3.10. L'APPARITION DE L'OFFSET
L’offset est dérivé de la lithographie. Le procédé remplace l’impression directe du papier qui entraîne une détérioration rapide de l’image, par un report de l’impression sur un rouleau intermédiaire recouvert d’une toile caoutchoutée qui lui, imprime le papier. Depuis, tous les billets français sont émis en offset.
Le premier billet qui bénéficie de cette technique est le billet 10 Francs Berlioz Type 1972, peint par Fontanarosa, gravé par Jubert et Renaud. Il représente Berlioz dirigeant un orchestre au recto et devant les bâtiments de la villa Médicis au verso.
10-FRANCS-BERLIOZ-TYPE-1972-Verso

De 1968 à 1980, la Banque de France renouvelle sa gamme avec :
Le billet de 500 Francs Pascal Type 1968 (déjà vu).
500-FRANCS-PASCAL-TYPE-1968-Recto

Le billet de 50 Francs Quentin de la Tour Type 1976, peint par Fontanarosa, gravé par Renaud et Combet à l’effigie du peintre Quentin de la Tour devant le château de Versailles au recto et l’Hôtel de Ville de Saint-Quentin au verso.
50-FRANCS-QUENTIN-DE-LA-TOUR-TYPE-1976-Recto

Le billet de 100 Francs Delacroix Type 1978, peint par Fontanarosa, gravé par Renaud et Combet représente Delacroix et le tableau « La Liberté guidant le Peuple » au recto et devant la Place de Furstenberg à Paris au verso.
100-FRANCS-DELACROIX-TYPE-1978-Recto

Le billet de 20 Francs Debussy Type 1980, peint par Taurelle et gravé par Hérouard. Il n’a pas la taille douce et il représente Debussy devant un décor composé sur le thème de la Mer au recto et sur un fond évoquant le décor de « La Fontaine dans un Parc » de Pélléas et Mélisande au verso.
20-FRANCS-DEBUSSY-TYPE-1980-Recto

Le billet de 200 Francs Montesquieu Type 1981, peint par Melle Lambert, gravé par Jubert et Durrens. Il est consacré à Montesquieu dont le portrait se détache sur un fonds de motifs évoquant ses œuvres.
200-FRANCS-MONTESQUIEU-TYPE-1981-Recto

A noter qu’à partir de 1990, on ajoute dans le papier un fil de sécurité.

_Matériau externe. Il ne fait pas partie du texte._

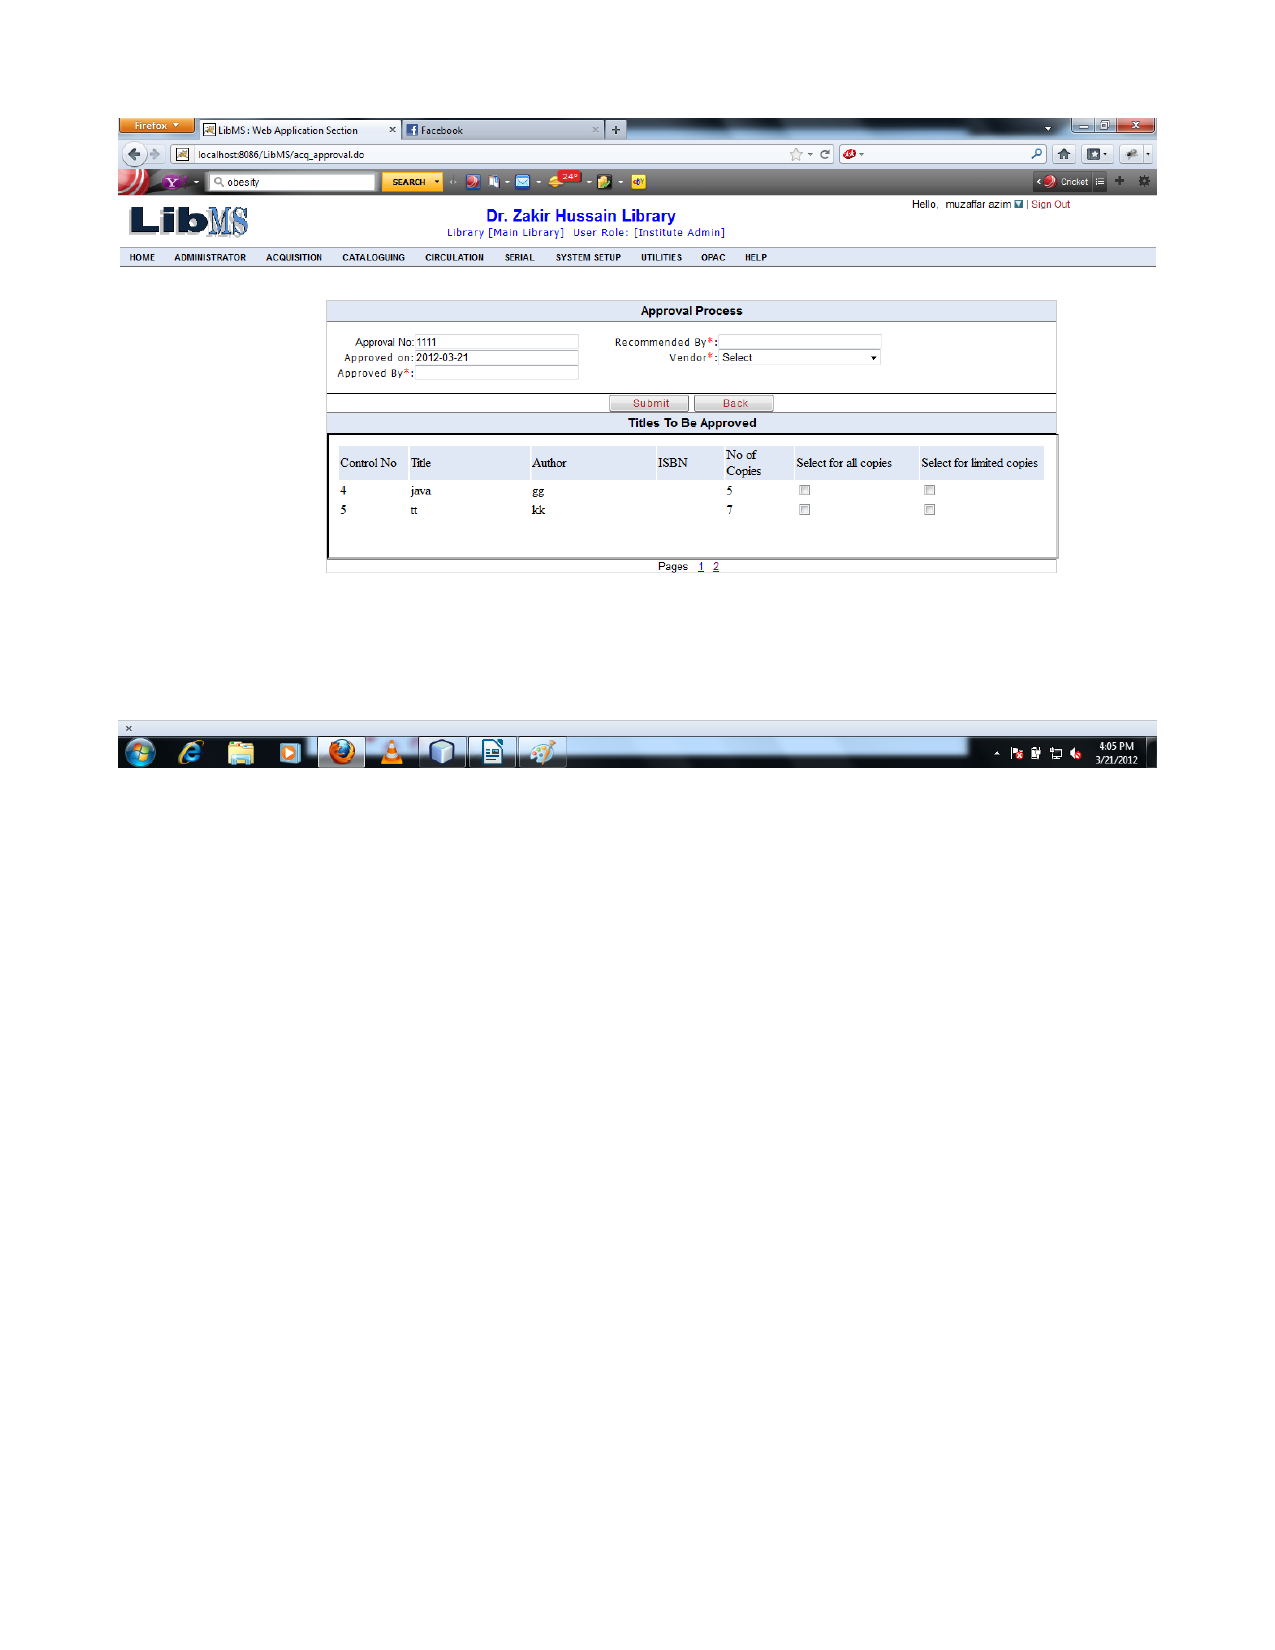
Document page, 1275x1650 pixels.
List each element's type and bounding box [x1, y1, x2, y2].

picture [118, 118, 1157, 768]
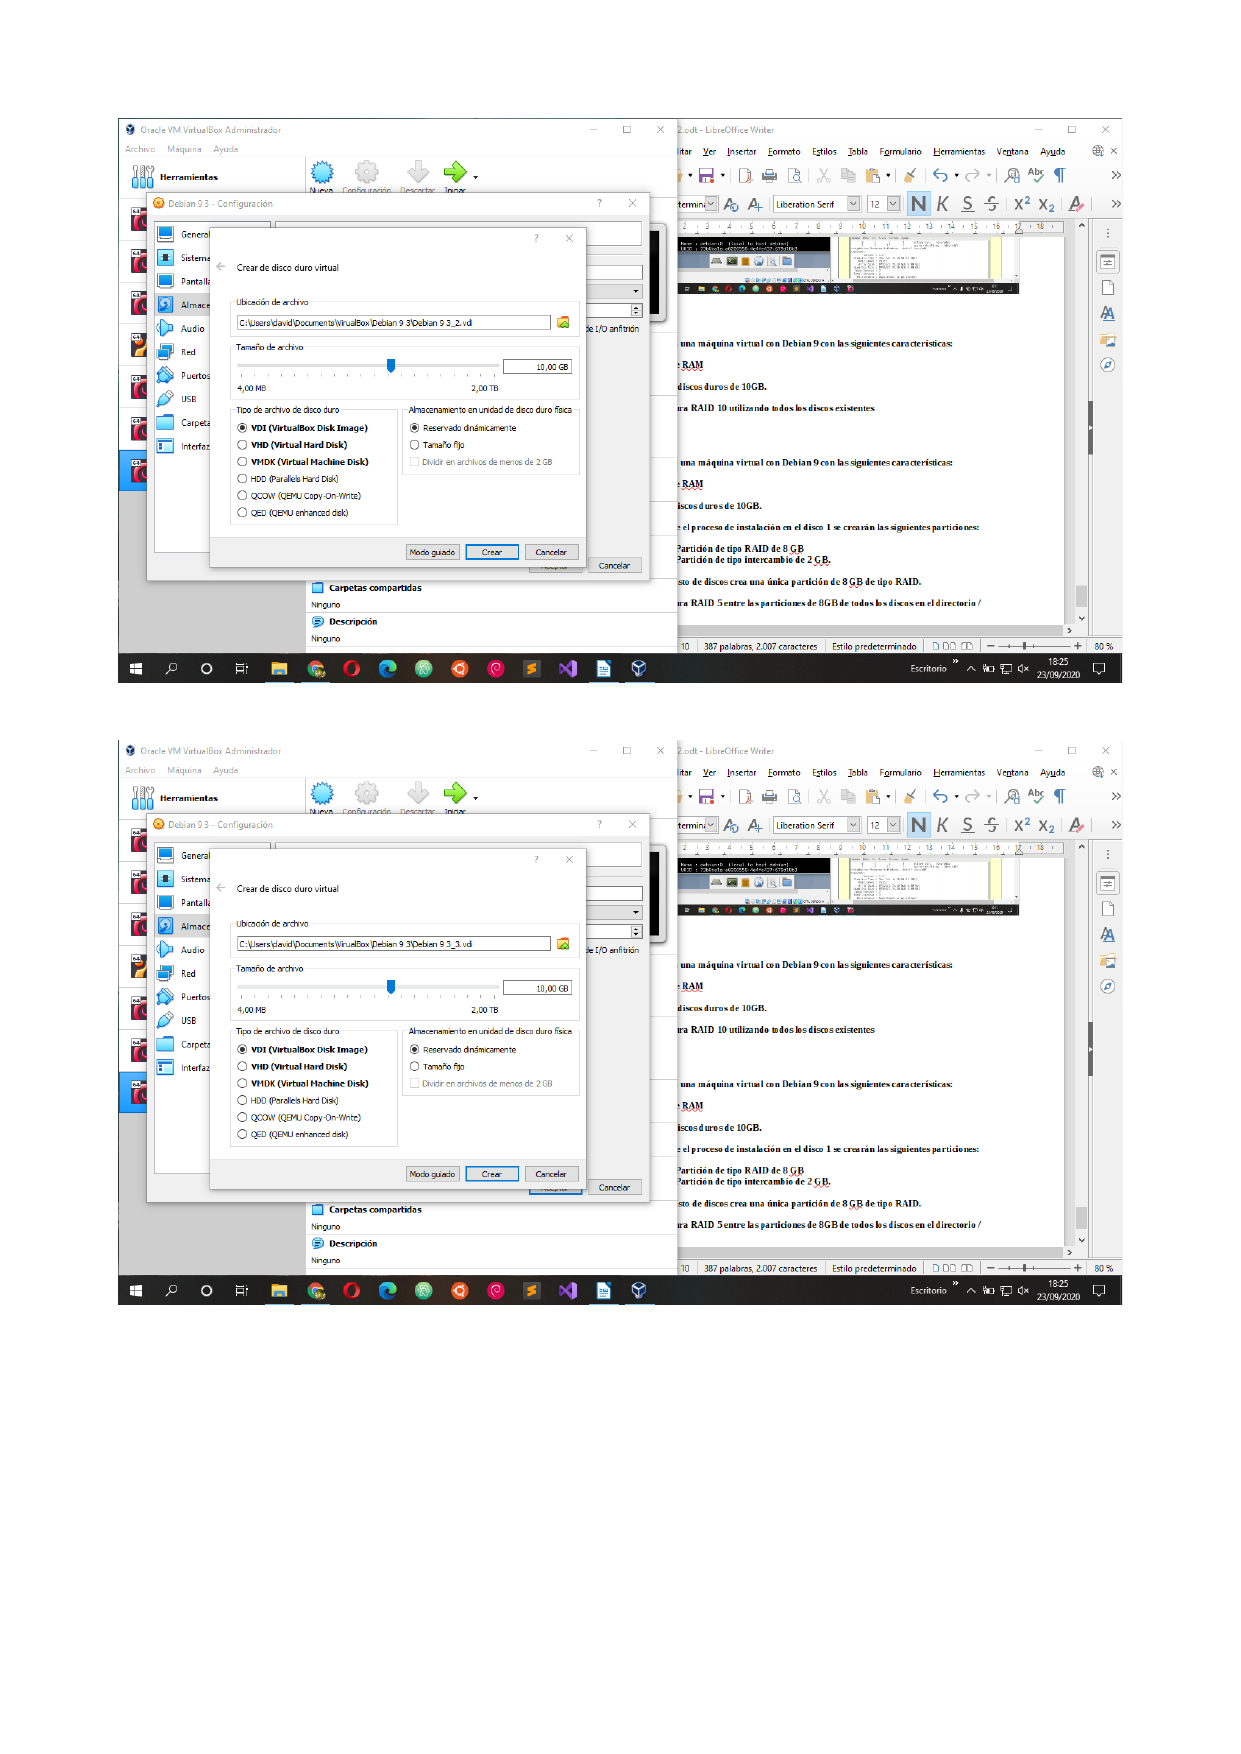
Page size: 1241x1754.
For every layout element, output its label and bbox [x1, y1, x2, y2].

picture [118, 118, 1123, 683]
picture [118, 740, 1123, 1305]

3.11. LA DERNIÈRE GAMME DE BILLETS
Au début des années 90, la Banque de France renouvelle sa gamme, à l’exception du billet de 20 Francs Debussy Type 1980. Les billets sont fabriqués avec des procédés informatisés et sur des imprimantes en continu. Le billet est dessiné sur ordinateur et les filigranes sont réalisés par numérisation d’images. Leur format réduit permet une meilleure manipulation, leur identification est facilitée car chaque billet présente une couleur dominante différente, un écart de longueur et une valeur faciale imprimée en gros sur les deux faces. La cohérence d’ensemble de la dernière gamme de billets en Francs est assurée par le recours d'un artiste unique, Roger Pfund. Les motifs représentatifs de la vie et de l’œuvre du ou des personnages figurant sur les billets sont organisés à la façon d’un tableau complétant le portrait.
La dernière gamme de billets en Francs se composent :
Du billet de 50 Francs Saint-Exupéry Type 1992.
50-FRANCS-SAINT-EXUPERY-TYPE-1992-Recto

Du billet de 500 Francs Pierre et Marie Curie Type 1993 (première et unique femme figurant sur un billet français). A noter que ce billet est le seul qui soit émis au millésime 2000.
500-FRANCS-PIERRE-ET-MARIE-CURIE-TYPE-1993-MODIFIE-Recto

Du billet de 200 Francs Eiffel Type 1995.
200-FRANCS-EIFFEL-TYPE-1995-Recto

Du billet de 100 Francs Cézanne Type 1997.